What About Thimerosal?
Thimerosal (sodium ethylmercury thiosalicylate; a.k.a. Mercurochrome, and Merthiolate) is an organic mercury-containing preservative that was used from the 1940s until 2001 as an additive to vaccines. It was very effective at preventing bacterial and fungal contamination, which was especially important for multidose vials entered and re-entered by medical professionals.
It is still found today in many other medications and products, including some throat and nose sprays, and some brands of contact lens solution.
Interestingly, before the reduction of thimerosal in the United States, the maximum allowable exposure for infants, as set by the FDA, was 187.5 micrograms; the most thimerosal that children would receive in getting their entire complement of childhood vaccinations was 137.5 micrograms.
Many routinely recommended childhood vaccines have never contained thimerosal, including the MMR (measles-mumps-rubella) vaccine, IPV inactivated polio vaccine), the varicella (chickenpox) vaccine, and the pneumococcal (Prevnar) vaccine. Some brands of Haemophilus influenzae type b (Hib) and diphtheria-tetanus-pertussis (DTaP) vaccines also have never contained thimerosal as a preservative.
Despite years of study in countries from around the globe, there has been found no evidence of a link between thimerosal in vaccines, and autistic spectrum disorders. Even still, as a precautionary measure thimerosal was removed in 2001 from all routinely recommended vaccines manufactured for administration to infants in the U.S.
The last batches of thimerosal-containing vaccines expired in January 2003.
Despite that thimerosal has disappeared, autism remains. Since 2003 the number of cases of children with autistic spectrum disorders has continued to rise. No better proof of the lack of a link between thimerosal and autism could indeed exist.
Consider this: If cars are an important cause of auto-related deaths, removing them from the highway ought to significantly decrease them. If thimerosal was a strong driver of autism rates, removing it from vaccines ought similarly to result in a significant decrease in autistic spectrum disorders. It has not.
As it was, the thimerosal-autism link never made much sense to scientists. Thimerosal contains ethyl mercury, which is different from the methyl mercury that we all think of when we think of "mercury". If the addition of a single consonant seems to matter little, consider the headaches and hangovers caused by the ethyl alcohol contained in beer and wine, and the blindness and death caused by methyl alcohol, otherwise known as wood alcohol.
These two forms of natural mercury differ greatly. Ethyl mercury decomposes much more quickly than methyl mercury. It is cleared from the body seven times faster. And it is too large a molecule to easily pass into the brain, whereas methyl mercury passes with much less difficulty.
In (methyl) mercury poisoning, the characteristic motor findings are ataxia (inability to walk) and dysarthria (difficulty with speech), along with tremors, muscle spasms and pain, and weakness.

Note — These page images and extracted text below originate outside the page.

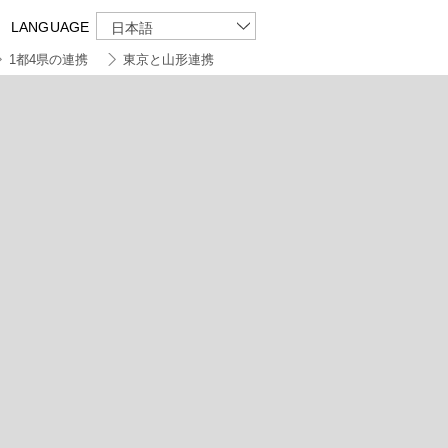
LANGUAGE
日本語
1都4県の連携
東京と山形連携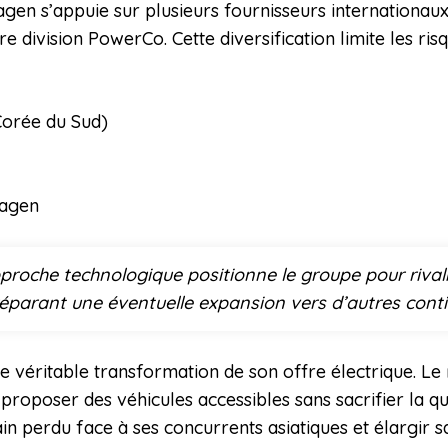
gen s’appuie sur plusieurs fournisseurs internationau
e division PowerCo. Cette diversification limite les r
Corée du Sud)
wagen
roche technologique positionne le groupe pour rivali
réparant une éventuelle expansion vers d’autres conti
 véritable transformation de son offre électrique. Le 
roposer des véhicules accessibles sans sacrifier la qua
in perdu face à ses concurrents asiatiques et élargir sa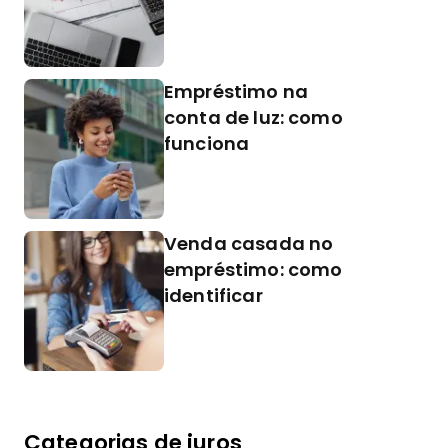
Empréstimo na
conta de luz: como
funciona
Venda casada no
empréstimo: como
identificar
Categorias de juros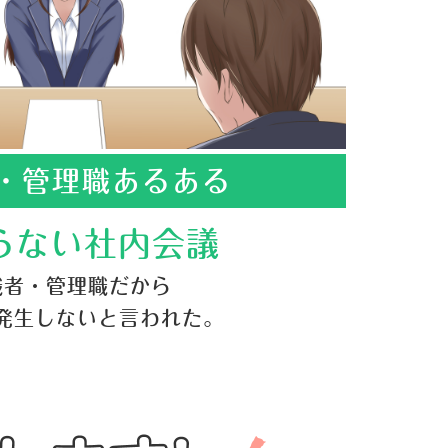
・管理職あるある
らない社内会議
職者・管理職だから
発生しないと言われた。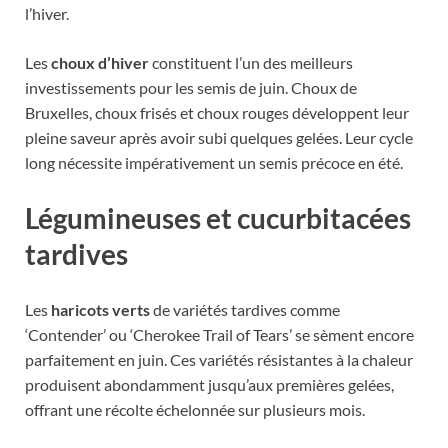
l’hiver.
Les
choux d’hiver
constituent l’un des meilleurs
investissements pour les semis de juin. Choux de
Bruxelles, choux frisés et choux rouges développent leur
pleine saveur après avoir subi quelques gelées. Leur cycle
long nécessite impérativement un semis précoce en été.
Légumineuses et cucurbitacées
tardives
Les
haricots verts
de variétés tardives comme
‘Contender’ ou ‘Cherokee Trail of Tears’ se sèment encore
parfaitement en juin. Ces variétés résistantes à la chaleur
produisent abondamment jusqu’aux premières gelées,
offrant une récolte échelonnée sur plusieurs mois.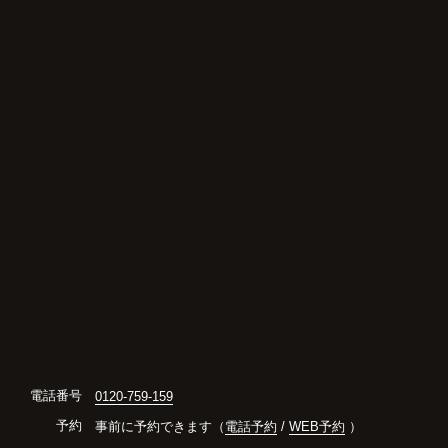
電話番号
0120-759-159
予約
事前に予約できます（
電話予約
/
WEB予約
）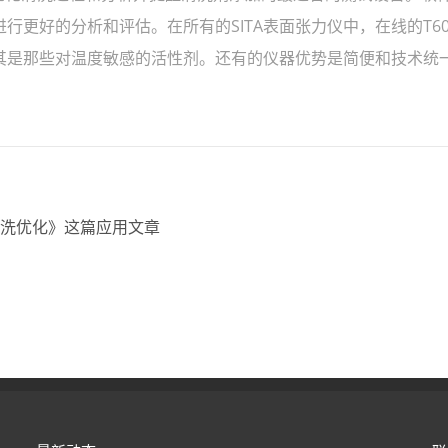
更好的分析和评估。在所有的SITA表面张力仪中，在线的T60
其是那些对温度敏感的活性剂。还有的仪器优势是简便和技术统
洗优化》这篇应用文章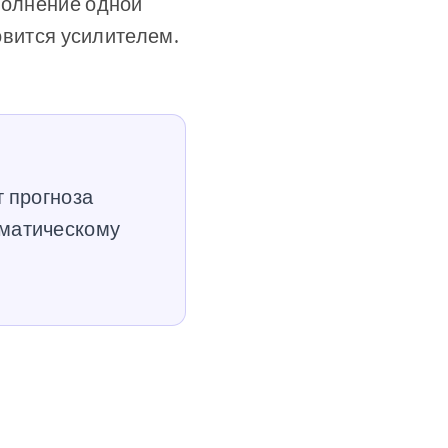
полнение одной
новится усилителем.
т прогноза
оматическому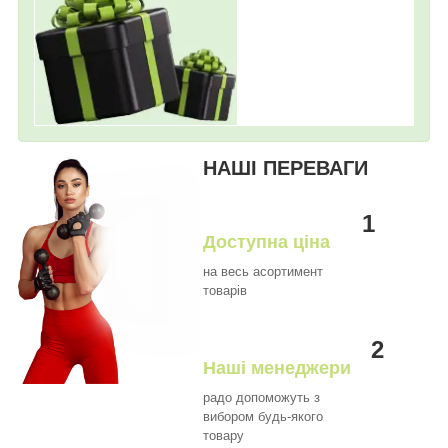
НАШІ ПЕРЕВАГИ
1
Доступна ціна
на весь асортимент
товарів
2
Наші менеджери
радо допоможуть з
вибором будь-якого
товару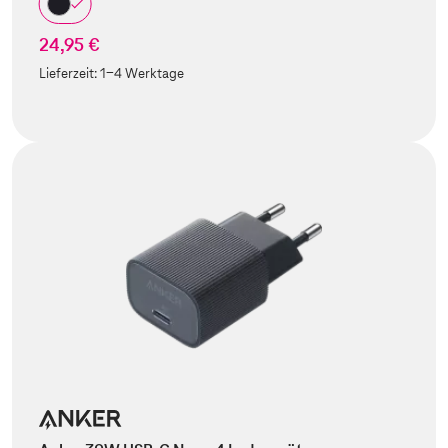
24,95 €
Lieferzeit:
1-4 Werktage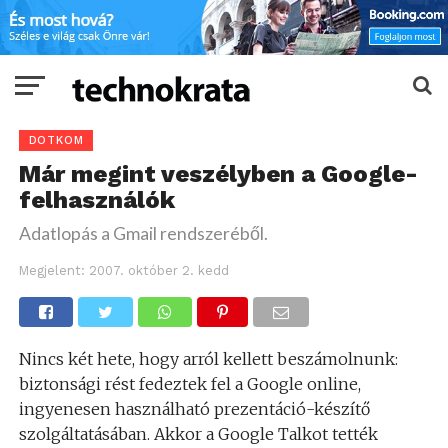
DOTKOM
Már megint veszélyben a Google-
felhasználók
Adatlopás a Gmail rendszeréből.
Megjelent:
2007. október 2. kedd
Nincs két hete, hogy arról kellett beszámolnunk:
biztonsági rést fedeztek fel a Google online,
ingyenesen használható prezentáció-készítő
szolgáltatásában. Akkor a Google Talkot tették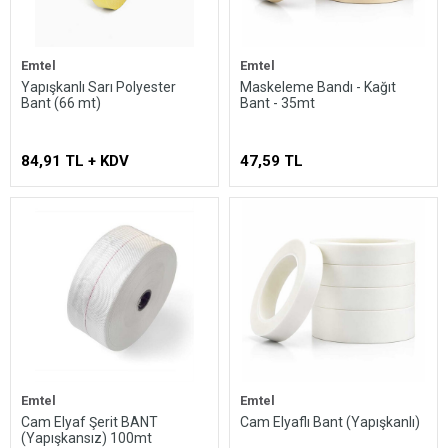
Emtel
Emtel
Yapışkanlı Sarı Polyester
Maskeleme Bandı - Kağıt
Bant (66 mt)
Bant - 35mt
84,91 TL + KDV
47,59 TL
Emtel
Emtel
Cam Elyaf Şerit BANT
Cam Elyaflı Bant (Yapışkanlı)
(Yapışkansız) 100mt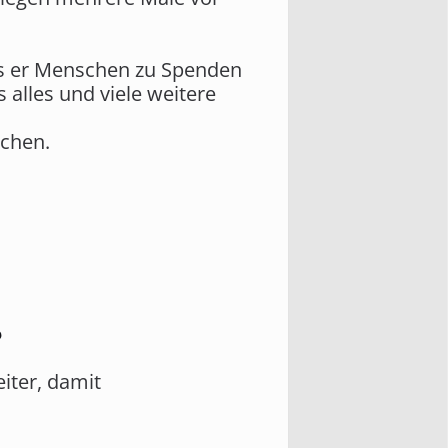
ss er Menschen zu Spenden
 alles und viele weitere
schen.
?
eiter, damit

Autism has no motor findings in common with mercury poisoning; in fact, no motor findings are common among autistic spectrum disorders, excepting occasional clumsiness and low muscle tone.
Methyl mercury poisoning also causes a classic constriction of the victim’s vision. Victims also suffer from peripheral neuropathy, causing pain and numbness in the hands and feet. Skin eruptions are common, as is a very low platelet count. The victim’s kidneys and the immune system can also be damaged.
None of these symptoms are known in autistics, and none of these organ systems are affected.
We are right to worry about mercury. Methyl mercury exists in too high an amount in some types of fish, and ingesting too much mercury can cause permanent brain and organ damage. But parents should be reassured that autism was not caused by exposure to the low amounts of ethyl mercury in vaccinations. All children, including siblings of autistic children, should be vaccinated, as there is absolutely no evidence of mercury poisoning in children.